Britain’s economy has performed better than most forecasts since June’s referendum decision to leave the European Union, in large part thanks to strong consumer spending.
But chancellor Philip Hammond warned on Thursday that did not mean the economy would dodge a slowdown next year.
Market research firm GfK said sentiment fell for the first time since the immediate shock of the Brexit vote. Its consumer confidence index dropped to -3 in October from -1 in September.
“Despite the continuing feel-good factor arising from persistent low interest and inflation rates, sterling’s sharp decline is arguably stoking fears that price rises will hit UK living standards hard next year,” GfK analyst Joe Staton said.
A similar survey by polling firm YouGov showed the weakest confidence since July and the view of households of their finances showed the biggest deterioration since December 2014.
“The flash crash in the pound and fears of a ‘hard’ Brexit have taken their toll … and 2017 looks set to be a challenging year for UK households,” said Scott Corfe, a director of economics consultancy Cebr, which provides analysis for YouGov.
Sterling has lost almost 20 percent of its value against the U.S. dollar since the referendum.
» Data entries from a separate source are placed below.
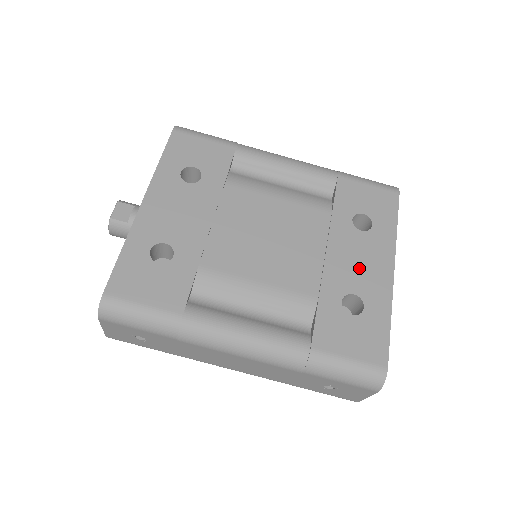
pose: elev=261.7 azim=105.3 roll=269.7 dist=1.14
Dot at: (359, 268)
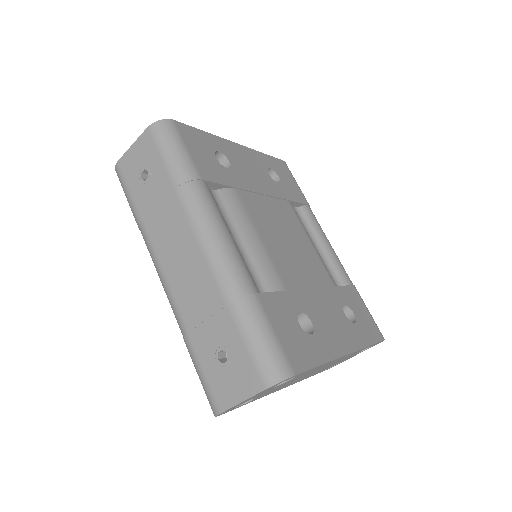
Dot at: (327, 321)
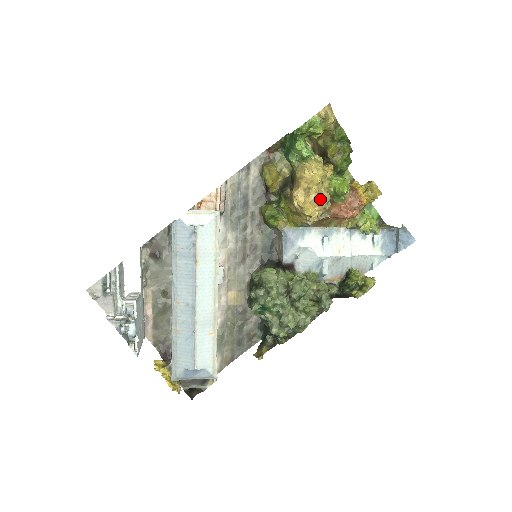
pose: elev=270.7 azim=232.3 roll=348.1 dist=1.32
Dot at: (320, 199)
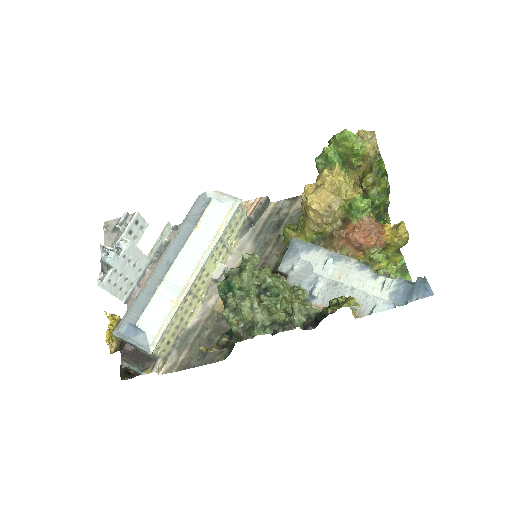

British inflation rose to 1 percent in the year to September and could hit 3 percent by the end of next year, many economists say.
Separate figures from supermarket chain Asda showed that households’ disposable income – after tax, housing, food and other bills – rose by the smallest amount in almost two years.
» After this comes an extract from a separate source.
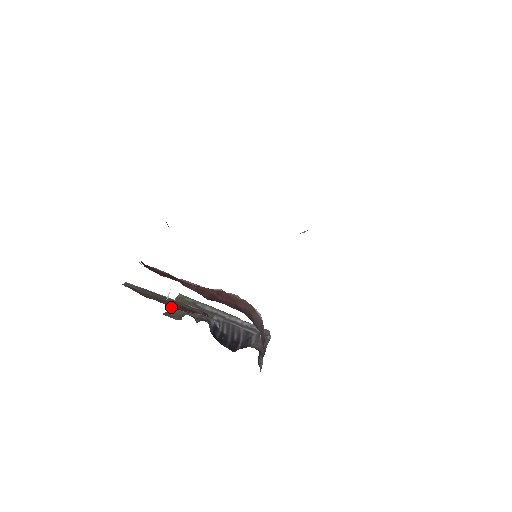
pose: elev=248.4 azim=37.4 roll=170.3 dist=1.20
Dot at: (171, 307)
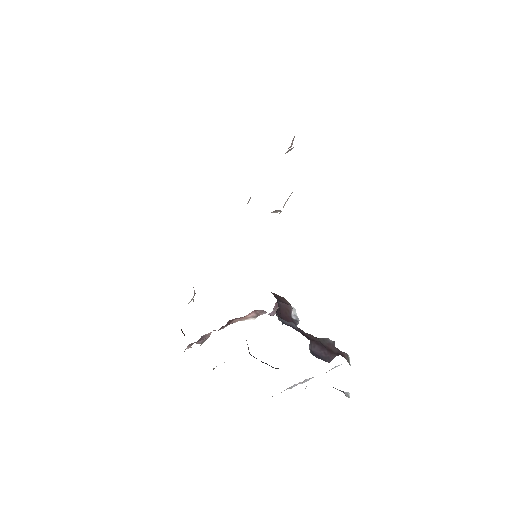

Prices for essentials rose by the largest amount since November 2014, and the cost of imports was likely to increase further due to the weak pound, Asda said.
But a robust job market and relatively low inflation should help spending in the immediate future and GfK noted households were more willing to make major purchases than a year ago.
The GfK survey of 2,001 people was conducted between Oct. 1 and Oct. 15, on behalf of the European Commission. YouGov’s polling was done in the first three weeks of October.